┌──
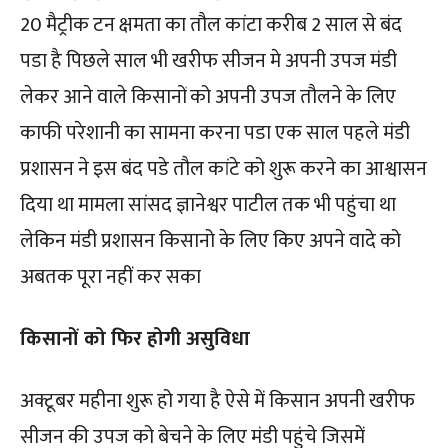
20 मैट्रीक टन क्षमता का तौल कांटा करीब 2 साल से बंद
पडा है पिछले साल भी खरीफ सीजन मे अपनी उपज मंडी
लेकर आने वाले किसानों को अपनी उपज तौलने के लिए
काफी परेशानी का सामना करना पडा एक साल पहले मंडी
प्रशासन ने इस बंद पडे तौल कांटे को शुरू करने का आश्वासन
दिया था मामला सांसद ज्ञानेश्वर पाटील तक भी पहुंचा था
लेकिन मंडी प्रशासन किसानो के लिए किए अपने वादे को
अबतक पूरा नहीं कर सका
किसानों को फिर होगी असुविधा
अक्टूबर महीना शुरू हो गया है ऐसे में किसान अपनी खरीफ
सीजन की उपज को बेचने के लिए मंडी पहुंचे जिसमें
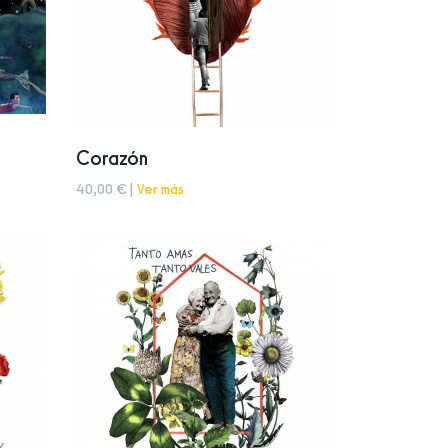
Corazón
40,00 € |
Ver más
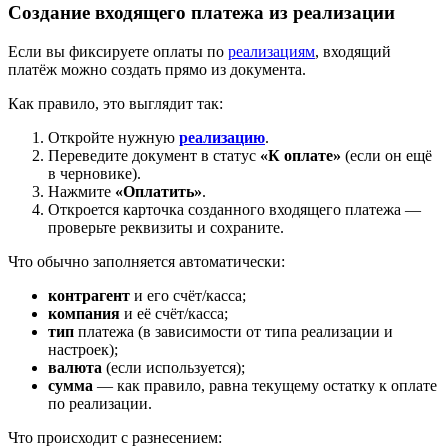
Создание входящего платежа из реализации
Если вы фиксируете оплаты по
реализациям
, входящий
платёж можно создать прямо из документа.
Как правило, это выглядит так:
Откройте нужную
реализацию
.
Переведите документ в статус
«К оплате»
(если он ещё
в черновике).
Нажмите
«Оплатить»
.
Откроется карточка созданного входящего платежа —
проверьте реквизиты и сохраните.
Что обычно заполняется автоматически:
контрагент
и его счёт/касса;
компания
и её счёт/касса;
тип
платежа (в зависимости от типа реализации и
настроек);
валюта
(если используется);
сумма
— как правило, равна текущему остатку к оплате
по реализации.
Что происходит с разнесением:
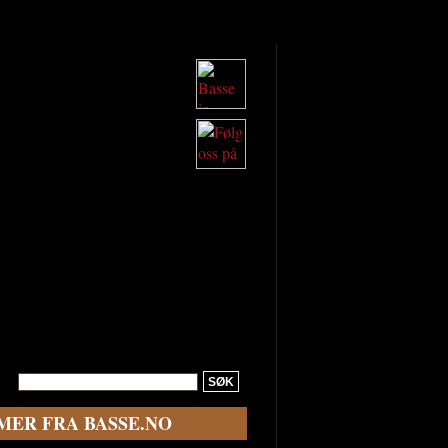
O
OM BASSE.NO
MER FRA BASSE.NO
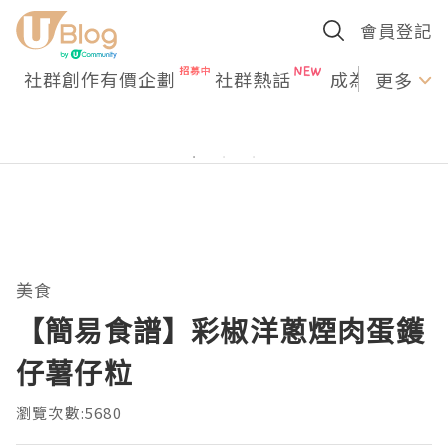
會員登記
社群創作有價企劃
社群熱話
成為U Creato
更多
美食
【簡易食譜】彩椒洋蔥煙肉蛋鑊
仔薯仔粒
瀏覽次數:5680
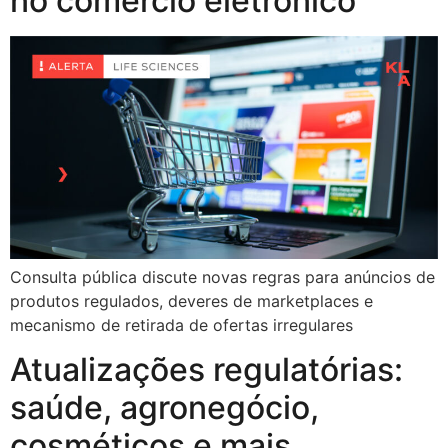
no comércio eletrônico
Consulta pública discute novas regras para anúncios de
produtos regulados, deveres de marketplaces e
mecanismo de retirada de ofertas irregulares
Atualizações regulatórias:
saúde, agronegócio,
cosméticos e mais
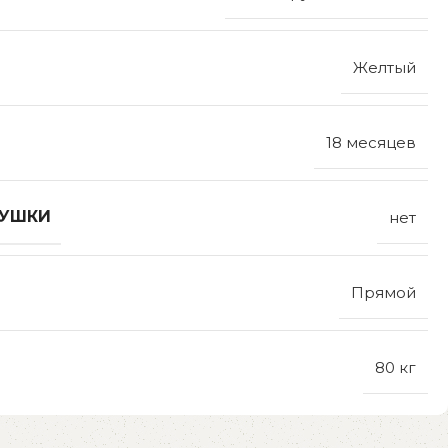
Желтый
18 месяцев
ДУШКИ
нет
Прямой
80 кг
└──
ABOUT THIS TASK: List each line from the items above that contains the string "платежа". Matching is case-sensitive.

TASK ANSWER:
Создание входящего платежа из реализации
Откроется карточка созданного входящего платежа —
платежа (в зависимости от типа реализации и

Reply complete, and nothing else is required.